RICE FACES FORMIDABLE WHITE HOUSE FOE
If, as she insists, Secretary of State Condoleezza Rice is determined to make concrete progress toward achieving George W. Bush's vision of a two-state solution, one in which Israel would be required to make major territorial concessions, it appears that she faces a major foe in the White House.
No, not only Dick Cheney and the surviving members of the neo-conservative clique that surrounded him and former Pentagon chief Donald Rumsfeld during Bush's first term -- although the vice president's office remains a formidable force against any concessions to a Palestinian government of national unity that includes Hamas, despite Saudi Arabia's role in midwifing its birth at Mecca last week.

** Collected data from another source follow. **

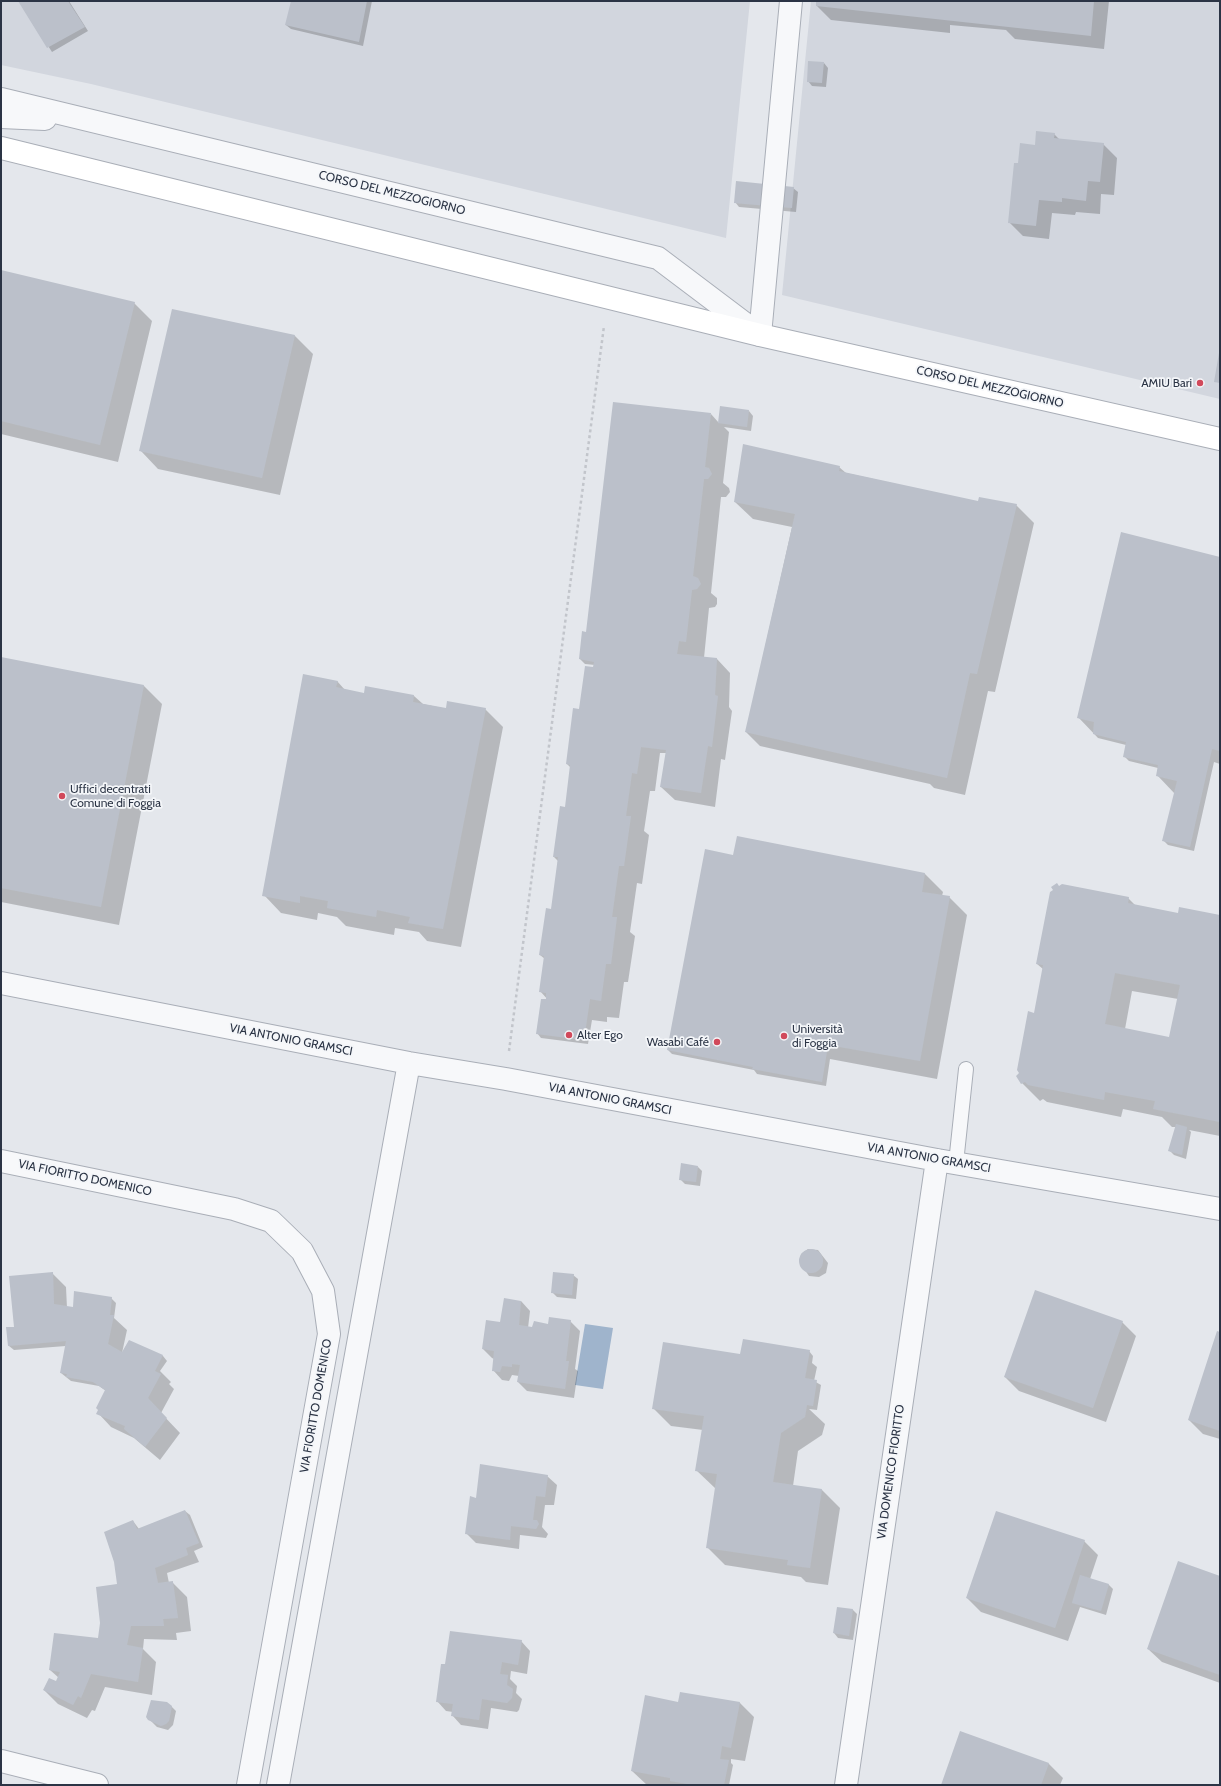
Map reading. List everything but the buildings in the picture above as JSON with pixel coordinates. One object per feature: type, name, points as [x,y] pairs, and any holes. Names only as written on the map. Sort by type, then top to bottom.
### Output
[{"type":"main road","name":"CORSO DEL MEZZOGIORNO","points":[[1,148],[760,335],[1220,439]]},
{"type":"street","points":[[760,335],[791,1]]},
{"type":"street","name":"CORSO DEL MEZZOGIORNO","points":[[1,99],[658,258],[760,335]]},
{"type":"street","points":[[1,117],[98,122]]},
{"type":"street","name":"VIA ANTONIO GRAMSCI","points":[[1,983],[409,1063],[506,1079],[946,1162],[1220,1210]]},
{"type":"street","points":[[278,1785],[409,1063]]},
{"type":"street","name":"VIA FIORITTO DOMENICO","points":[[1,1161],[234,1209],[271,1221],[302,1251],[323,1291],[329,1334],[248,1785]]},
{"type":"street","name":"VIA DOMENICO FIORITTO","points":[[846,1785],[946,1162]]},
{"type":"street","points":[[1,1761],[97,1785]]},
{"type":"lane","points":[[946,1162],[966,1069]]},
{"type":"path","points":[[506,1079],[607,298]]},
{"type":"shaded area","points":[[1,1],[750,1],[726,238],[91,84],[1,65]]},
{"type":"shaded area","points":[[811,1],[1220,1],[1220,399],[782,295]]},
{"type":"water","points":[[585,1324],[613,1328],[603,1389],[575,1385]]},
{"type":"place","name":"AMIU Bari","points":[[1200,383]]},
{"type":"place","name":"Uffici decentrati Comune di Foggia","points":[[62,796]]},
{"type":"place","name":"Alter Ego","points":[[569,1035]]},
{"type":"place","name":"Università di Foggia","points":[[784,1036]]},
{"type":"place","name":"Wasabi Café","points":[[717,1042]]}]
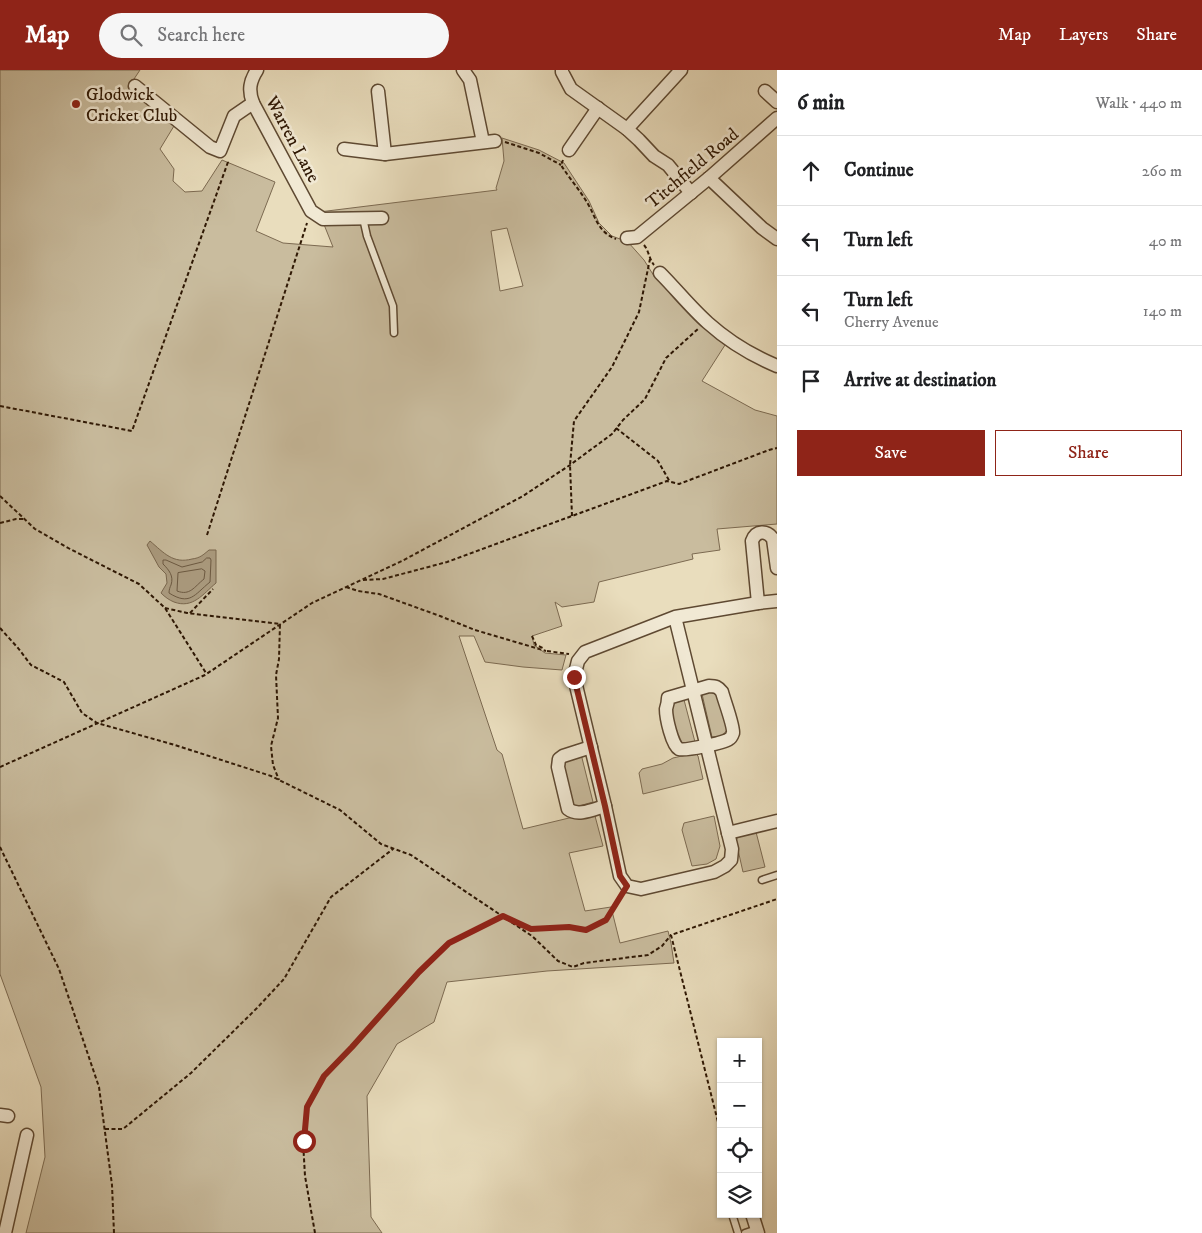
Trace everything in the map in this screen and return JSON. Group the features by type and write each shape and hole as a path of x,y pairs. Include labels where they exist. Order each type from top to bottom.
{"street":[{"name":"Warren Lane","path":"257,70 252,77 249,94 311,211 323,219 363,218"},
{"path":"344,149 385,154 489,142 470,80 463,70"},
{"path":"562,70 571,90 627,129 654,156 668,165 691,194"},
{"path":"627,129 681,70"},
{"path":"135,86 210,147 220,151 234,116 253,103"},
{"path":"765,91 777,102"},
{"path":"378,92 385,154"},
{"path":"569,150 598,108"},
{"name":"Titchfield Road","path":"632,237 691,194 777,118"},
{"path":"709,178 762,228 777,239"},
{"path":"363,218 382,218"},
{"path":"660,273 707,322 725,337 777,366"},
{"path":"758,603 752,542 756,534 765,532 771,536 777,568"},
{"path":"675,617 732,849 731,860 714,872 640,889 627,886 620,876 574,677 578,661 585,652 675,617 777,601"},
{"path":"709,686 719,688 733,733 730,739 706,746 683,750 672,741 666,711 668,698 709,686"},
{"path":"591,747 563,756 559,759 558,767 568,809 573,813 580,813 605,806"},
{"path":"728,833 777,821"},
{"path":"5,1233 27,1135"},
{"path":"753,1218 758,1231"}],"lane":[{"path":"363,218 367,236 393,306 394,333"},
{"path":"762,880 777,875"},
{"path":"733,1218 738,1233"},
{"path":"744,1233 758,1231"}],"path":[{"path":"489,142 503,141 538,153 560,165 588,204 597,223 609,237 620,241 632,237 647,250 650,259 661,268 660,273"},
{"path":"560,165 569,150"},
{"path":"0,406 132,431 228,162 220,151"},
{"path":"207,534 311,211"},
{"path":"572,516 570,465 574,421 612,367 639,312 650,259"},
{"path":"0,767 207,673 312,603 402,561 523,496 612,434 623,420 645,399 666,358 707,322"},
{"path":"616,428 658,462 670,482"},
{"path":"360,580 383,579 447,562 667,481 679,484 777,448"},
{"path":"0,496 35,529 139,584 165,608 207,673"},
{"path":"0,523 25,519"},
{"path":"346,587 379,594 475,630 546,651 582,656"},
{"path":"190,613 214,588"},
{"path":"165,608 190,613 280,624"},
{"path":"279,780 273,766 271,746 278,718 276,675 279,659 280,624"},
{"path":"0,628 31,665 64,682 82,713 97,723 271,776 340,810 381,844 411,856 532,936 558,961 573,967 584,962 648,955 662,946 671,935 777,900"},
{"path":"532,636 536,645 546,651"},
{"path":"0,847 59,969 99,1087 112,1185 114,1233"},
{"path":"105,1129 122,1129 192,1073 284,979 331,897 393,849"},
{"path":"503,916 531,929 569,927 586,930 606,920 627,886"},
{"path":"315,1233 305,1176 304,1141 307,1107 324,1076 419,972 449,943 503,916"},
{"path":"671,935 719,1128"}],"shaded area":[{"path":"0,70 140,70 128,88 177,121 160,149 174,169 173,181 185,192 202,191 222,160 275,182 256,231 283,243 333,247 319,212 497,190 504,161 502,138 539,150 564,163 589,201 599,223 612,236 628,242 644,260 654,276 725,345 702,381 755,410 777,416 777,524 717,529 720,550 692,554 693,559 599,582 594,602 562,607 555,602 562,626 532,636 534,645 545,653 566,655 562,670 485,662 474,636 459,636 497,750 502,754 523,829 590,813 595,816 603,846 569,853 585,911 611,907 620,943 668,931 674,963 547,971 447,982 434,1022 397,1044 367,1096 371,1217 382,1233 26,1233 45,1157 41,1087 0,974","holes":["507,228 523,286 500,291 491,231"]},
{"path":"702,691 717,693 727,730 722,736 712,737"},
{"path":"683,696 695,742 689,745 677,742 670,702"},
{"path":"695,753 698,756 703,779 643,794 639,773 642,769 662,764 673,758"},
{"path":"581,754 593,802 579,806 570,800 562,765 563,760"},
{"path":"714,816 720,846 716,859 707,864 692,866 682,830 684,823"},
{"path":"756,832 765,867 743,872 736,841 738,836"}],"water":[{"path":"150,541 169,556 179,560 195,559 209,550 216,550 216,583 202,596 187,604 181,604 169,599 161,593 167,583 166,574 159,567 147,545"}],"place":[{"name":"Glodwick Cricket Club","path":"76,104"}],"route":[{"path":"304,1141 307,1107 324,1076 419,972 449,943 503,916 531,929 569,927 586,930 606,920 627,886 620,876 574,677"}]}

Rather, it appears that Rice's own chief Middle East aide when she served as Bush's national security adviser, Elliott Abrams, has become the principal foil in frustrating her efforts to resume a peace process. Until her meeting in Jerusalem last weekend with Israeli Prime Minister Ehud Olmert and Palestinian President Mahmoud Abbas, the process had been frozen since the last days of Bill Clinton's administration.
Abrams' personal influence over Bush could not possibly match Rice's, but his bureaucratic skills and political connections -- notably to the so-called "Israel Lobby" of pro-Likud Jewish organisations and the Christian Right -- give him considerable clout. According to various sources, Abrams has been working systematically to undermine any prospect for serious negotiations designed to give substance to Rice's hopes -- and increasingly impatient demands by Saudi King Abdullah -- of offering the Palestinians a "political horizon" for a final settlement.
"The Bush administration has done nothing to press Israel to deliver on its commitments, beyond Washington's empty rhetoric about a two-state 'political horizon'," Henry Siegman, the long-time director of the U.S./Middle East Project at the influential Council on Foreign Relations, wrote in the International Herald Tribune just last week.
"Every time there emerged the slightest hint that the United States may finally engage seriously in a political process, Elliott Abrams would meet secretly with Olmert's envoys in Europe or elsewhere to reassure them that there exists no such danger," he complained.